▸ Assigned task:
In the records that follow, find the line with "Limit redraws to"; from there, retype every line exactly through the line with "Copyright \(co 2002", which also belongs to the answer.

▸ Data for this exercise:
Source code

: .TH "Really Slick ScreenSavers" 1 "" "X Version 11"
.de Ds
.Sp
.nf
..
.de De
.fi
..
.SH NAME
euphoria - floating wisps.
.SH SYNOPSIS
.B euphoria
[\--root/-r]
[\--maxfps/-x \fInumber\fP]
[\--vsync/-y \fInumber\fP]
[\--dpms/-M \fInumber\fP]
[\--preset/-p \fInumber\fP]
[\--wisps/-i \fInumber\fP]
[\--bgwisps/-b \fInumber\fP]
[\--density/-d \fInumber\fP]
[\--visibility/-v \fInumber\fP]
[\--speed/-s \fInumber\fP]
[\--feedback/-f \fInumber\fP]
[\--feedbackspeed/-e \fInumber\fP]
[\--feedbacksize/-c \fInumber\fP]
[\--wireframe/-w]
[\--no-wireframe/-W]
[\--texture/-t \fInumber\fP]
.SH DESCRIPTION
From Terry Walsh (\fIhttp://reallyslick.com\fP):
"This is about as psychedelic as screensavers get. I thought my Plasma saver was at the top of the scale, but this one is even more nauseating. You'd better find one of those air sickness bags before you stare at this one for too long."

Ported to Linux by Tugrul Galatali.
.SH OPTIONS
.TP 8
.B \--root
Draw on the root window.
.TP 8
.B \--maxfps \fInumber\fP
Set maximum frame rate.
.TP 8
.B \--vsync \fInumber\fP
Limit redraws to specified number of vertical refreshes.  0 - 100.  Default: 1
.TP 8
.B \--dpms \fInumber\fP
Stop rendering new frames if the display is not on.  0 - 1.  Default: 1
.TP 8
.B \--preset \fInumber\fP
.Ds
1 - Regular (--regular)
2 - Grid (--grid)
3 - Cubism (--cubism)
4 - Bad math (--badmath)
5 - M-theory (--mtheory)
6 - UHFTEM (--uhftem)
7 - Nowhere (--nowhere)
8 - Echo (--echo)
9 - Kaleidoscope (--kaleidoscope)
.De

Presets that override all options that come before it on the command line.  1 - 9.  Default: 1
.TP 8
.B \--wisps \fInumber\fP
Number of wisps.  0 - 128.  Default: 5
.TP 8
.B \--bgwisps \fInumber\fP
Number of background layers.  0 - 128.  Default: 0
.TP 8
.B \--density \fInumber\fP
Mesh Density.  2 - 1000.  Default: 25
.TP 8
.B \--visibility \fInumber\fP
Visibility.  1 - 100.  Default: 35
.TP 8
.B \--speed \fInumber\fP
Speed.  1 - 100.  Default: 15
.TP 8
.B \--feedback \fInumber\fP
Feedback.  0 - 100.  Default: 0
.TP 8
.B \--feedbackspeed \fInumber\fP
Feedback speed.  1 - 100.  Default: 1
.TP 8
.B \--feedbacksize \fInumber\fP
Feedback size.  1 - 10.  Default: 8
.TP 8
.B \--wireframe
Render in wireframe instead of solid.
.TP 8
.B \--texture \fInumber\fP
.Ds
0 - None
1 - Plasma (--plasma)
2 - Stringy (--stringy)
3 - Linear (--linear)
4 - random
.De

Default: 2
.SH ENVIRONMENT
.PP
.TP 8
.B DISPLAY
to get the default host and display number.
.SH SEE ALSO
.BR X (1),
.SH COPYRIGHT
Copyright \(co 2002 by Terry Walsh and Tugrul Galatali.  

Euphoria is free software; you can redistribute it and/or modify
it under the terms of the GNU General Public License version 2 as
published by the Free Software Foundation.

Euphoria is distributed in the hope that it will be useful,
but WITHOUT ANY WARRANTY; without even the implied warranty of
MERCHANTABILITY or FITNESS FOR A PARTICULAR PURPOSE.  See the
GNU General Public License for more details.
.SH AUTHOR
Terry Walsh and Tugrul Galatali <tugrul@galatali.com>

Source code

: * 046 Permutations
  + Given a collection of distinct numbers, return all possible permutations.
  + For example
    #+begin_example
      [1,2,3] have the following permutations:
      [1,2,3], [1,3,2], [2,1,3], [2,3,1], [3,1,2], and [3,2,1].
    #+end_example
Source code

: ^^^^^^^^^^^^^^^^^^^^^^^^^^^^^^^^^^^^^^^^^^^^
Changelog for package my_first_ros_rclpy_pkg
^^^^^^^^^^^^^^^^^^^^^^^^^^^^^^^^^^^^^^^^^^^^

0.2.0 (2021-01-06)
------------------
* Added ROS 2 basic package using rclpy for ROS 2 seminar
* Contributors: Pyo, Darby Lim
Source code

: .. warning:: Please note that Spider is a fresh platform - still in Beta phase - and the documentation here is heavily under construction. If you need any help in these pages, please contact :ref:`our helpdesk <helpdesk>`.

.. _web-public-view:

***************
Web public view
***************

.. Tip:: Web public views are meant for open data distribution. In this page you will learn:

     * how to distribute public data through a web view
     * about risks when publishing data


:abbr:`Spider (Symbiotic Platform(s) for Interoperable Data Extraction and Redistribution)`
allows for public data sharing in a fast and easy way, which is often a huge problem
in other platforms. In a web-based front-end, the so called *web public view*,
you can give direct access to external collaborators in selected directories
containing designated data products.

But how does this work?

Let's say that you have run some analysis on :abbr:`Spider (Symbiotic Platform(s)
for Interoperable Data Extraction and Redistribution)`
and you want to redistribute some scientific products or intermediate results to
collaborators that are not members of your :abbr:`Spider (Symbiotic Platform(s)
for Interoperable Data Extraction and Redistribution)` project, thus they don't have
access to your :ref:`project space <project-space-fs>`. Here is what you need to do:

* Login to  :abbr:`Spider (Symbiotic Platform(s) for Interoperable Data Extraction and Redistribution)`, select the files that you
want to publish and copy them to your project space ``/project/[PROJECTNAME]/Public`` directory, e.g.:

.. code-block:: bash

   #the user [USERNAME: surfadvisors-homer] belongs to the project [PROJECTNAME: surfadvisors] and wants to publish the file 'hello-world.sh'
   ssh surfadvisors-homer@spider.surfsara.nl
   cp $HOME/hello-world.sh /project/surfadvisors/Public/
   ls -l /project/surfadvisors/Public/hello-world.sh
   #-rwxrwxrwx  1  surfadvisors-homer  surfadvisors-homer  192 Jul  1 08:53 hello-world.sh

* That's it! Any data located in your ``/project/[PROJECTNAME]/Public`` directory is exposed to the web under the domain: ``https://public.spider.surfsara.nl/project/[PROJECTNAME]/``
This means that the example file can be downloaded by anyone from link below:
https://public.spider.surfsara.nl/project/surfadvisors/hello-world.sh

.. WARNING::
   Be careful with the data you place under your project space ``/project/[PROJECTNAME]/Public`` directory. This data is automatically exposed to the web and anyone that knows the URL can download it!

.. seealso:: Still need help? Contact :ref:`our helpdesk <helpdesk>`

▸ Reply:
Limit redraws to specified number of vertical refreshes.  0 - 100.  Default: 1
.TP 8
.B \--dpms \fInumber\fP
Stop rendering new frames if the display is not on.  0 - 1.  Default: 1
.TP 8
.B \--preset \fInumber\fP
.Ds
1 - Regular (--regular)
2 - Grid (--grid)
3 - Cubism (--cubism)
4 - Bad math (--badmath)
5 - M-theory (--mtheory)
6 - UHFTEM (--uhftem)
7 - Nowhere (--nowhere)
8 - Echo (--echo)
9 - Kaleidoscope (--kaleidoscope)
.De

Presets that override all options that come before it on the command line.  1 - 9.  Default: 1
.TP 8
.B \--wisps \fInumber\fP
Number of wisps.  0 - 128.  Default: 5
.TP 8
.B \--bgwisps \fInumber\fP
Number of background layers.  0 - 128.  Default: 0
.TP 8
.B \--density \fInumber\fP
Mesh Density.  2 - 1000.  Default: 25
.TP 8
.B \--visibility \fInumber\fP
Visibility.  1 - 100.  Default: 35
.TP 8
.B \--speed \fInumber\fP
Speed.  1 - 100.  Default: 15
.TP 8
.B \--feedback \fInumber\fP
Feedback.  0 - 100.  Default: 0
.TP 8
.B \--feedbackspeed \fInumber\fP
Feedback speed.  1 - 100.  Default: 1
.TP 8
.B \--feedbacksize \fInumber\fP
Feedback size.  1 - 10.  Default: 8
.TP 8
.B \--wireframe
Render in wireframe instead of solid.
.TP 8
.B \--texture \fInumber\fP
.Ds
0 - None
1 - Plasma (--plasma)
2 - Stringy (--stringy)
3 - Linear (--linear)
4 - random
.De

Default: 2
.SH ENVIRONMENT
.PP
.TP 8
.B DISPLAY
to get the default host and display number.
.SH SEE ALSO
.BR X (1),
.SH COPYRIGHT
Copyright \(co 2002 by Terry Walsh and Tugrul Galatali.  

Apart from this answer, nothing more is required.